Ich vermarkte mich selbst. Ich lebe von Empfehlungen, jedes Konzert ist wie eine Bewerbung für das nächste Engagement. Natürlich würde ich mir eine gute Agentur wünschen, aber ich habe noch keine gefunden. Langsam komme ich immer besser damit klar, aber es gab auch sehr mühsame Zeiten. Management, das habe ich nirgendwo gelernt, ich wusste nicht, wie das geht.

Das war eine große Last für mich. Auch heute würde ich oft lieber komponieren oder üben oder Ideen entwickeln. Stattdessen muss ich am Telefon sitzen, nochmal und nochmal nachfragen, irgendwas ausfüllen, abschicken. Für mich ist das eigentlich grausam. Aber ich habe mich damit arrangiert.

Lebensphilosophie

Natürlich muss man in meinem Beruf auch Opfer bringen. Schließlich ist meine finanzielle Lage nicht besonders sicher. Ich werde oft gefragt, ob mir das nicht schwer fällt. Aber man muss sich arrangieren und man muss im Frieden mit sich selber sein, das ist das Wichtigste. Man muss wissen, was man braucht, und was man nicht braucht. Das muss man selbst definieren. Wenn Musik und Kunst einen so sehr beflügeln, wie mich, ist ein Leben wie meines kein Opfer. Ich muss auf nichts verzichten, ich bin hundertprozentig erfüllt.

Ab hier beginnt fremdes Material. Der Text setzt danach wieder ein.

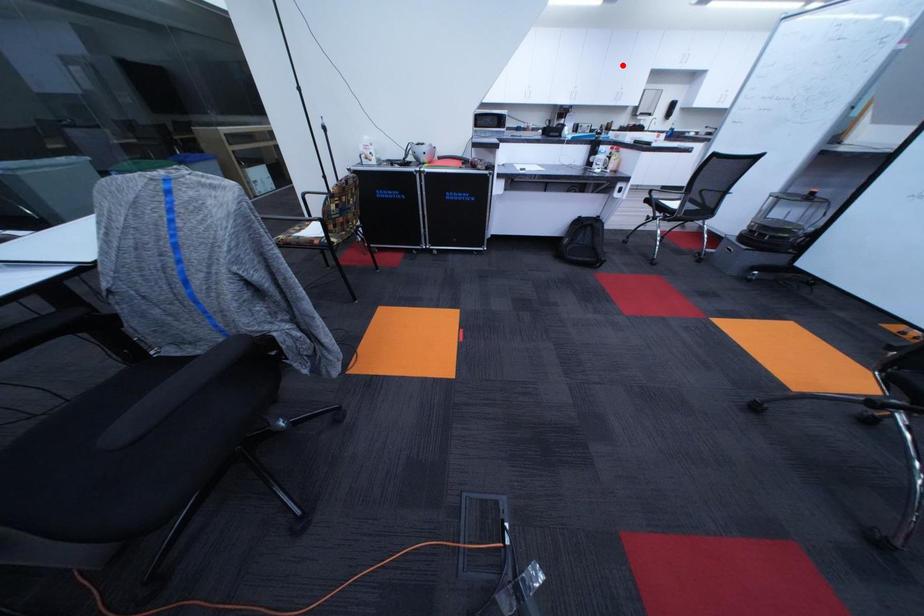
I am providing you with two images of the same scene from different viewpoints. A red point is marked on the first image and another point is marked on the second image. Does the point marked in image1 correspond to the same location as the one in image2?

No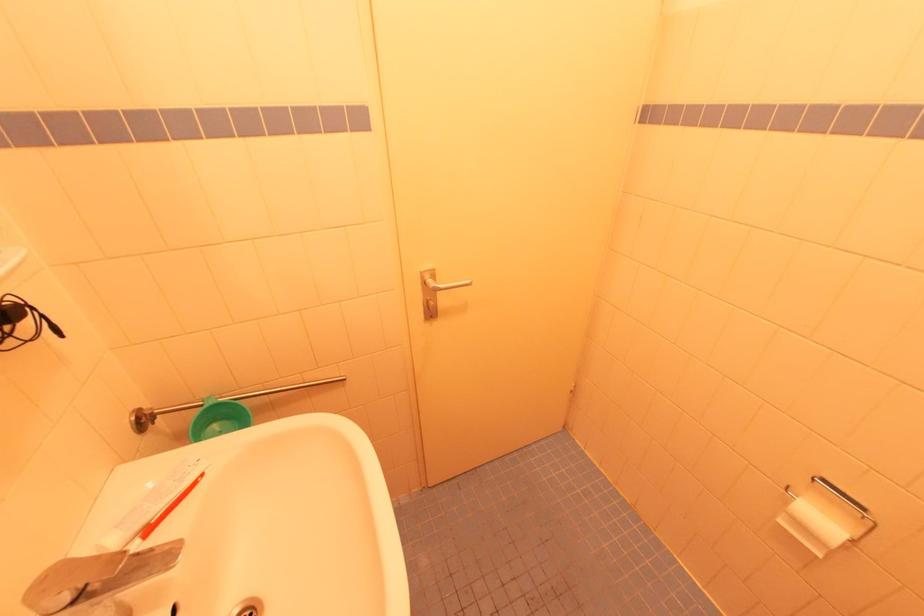
Find where to lift the green plastic cup. Please return your answer as a coordinate pair (x, y).

(217, 419)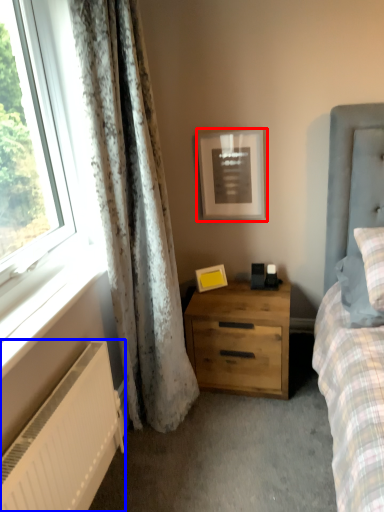
Question: Among these objects, which one is nearest to the camera, picture frame (highlighted by a red box) or radiator (highlighted by a blue box)?

Choices:
 (A) picture frame
 (B) radiator

Answer: (B)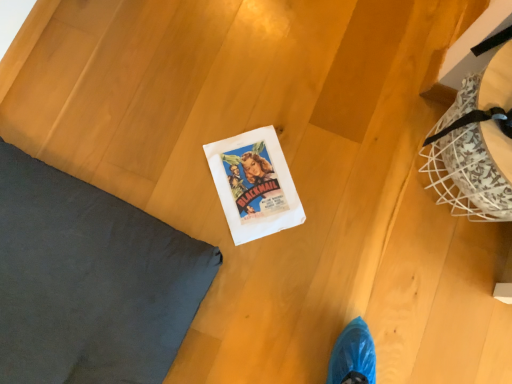
You are a GUI agent. You are given a task and a screenshot of the screen. Output one action in this format:
    pyautogui.click(x=<x>, y=<y>)
    Task: Click on the unoccupied area behind dark gray fabric pillow at upper left
    Image resolution: width=512 pixels, height=384 pixels.
    Given the screenshot: What is the action you would take?
    pyautogui.click(x=148, y=104)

Ich habe einen großen Traum im Leben, außer dem musikalischen. Ich wollte fliegen lernen, ich wollte selbst ein Flugzeug fliegen. Selbst das habe ich verwirklicht, ich bin tatsächlich Pilot geworden. Alles ist möglich, wenn man will. Man muss nur einigermaßen realistische Träume haben und sie irgendwann verwirklichen – dann ist der Mensch glücklich. Ich bin kein Weltstar, ich bin nicht der berühmteste Pianist, aber das juckt mich gar nicht.

Ich habe in meinem Leben Sachen gemacht, die viele Startpianisten bestimmt nicht gemacht haben. Sie mussten vielleicht in der Zeit, während der ich fliegen lernte, zum hundertsten Mal die Frühlingssonate abspulen.

Ich bin zufrieden. Jeder Tag ist für mich ein Geschenk. Vielleicht muss ich morgen sterben, das weiß ich nicht. Jeden Tag, wenn ich aufstehe, denke ich daran, dass ich wahnsinnig glücklich bin, weil ich das mache, was ich relativ gut kann. Jeden Tag geht es ein Stückchen weiter, man muss immer einen Baustein dazu stellen. Das ist eine Philosophie, die mir Kraft gibt.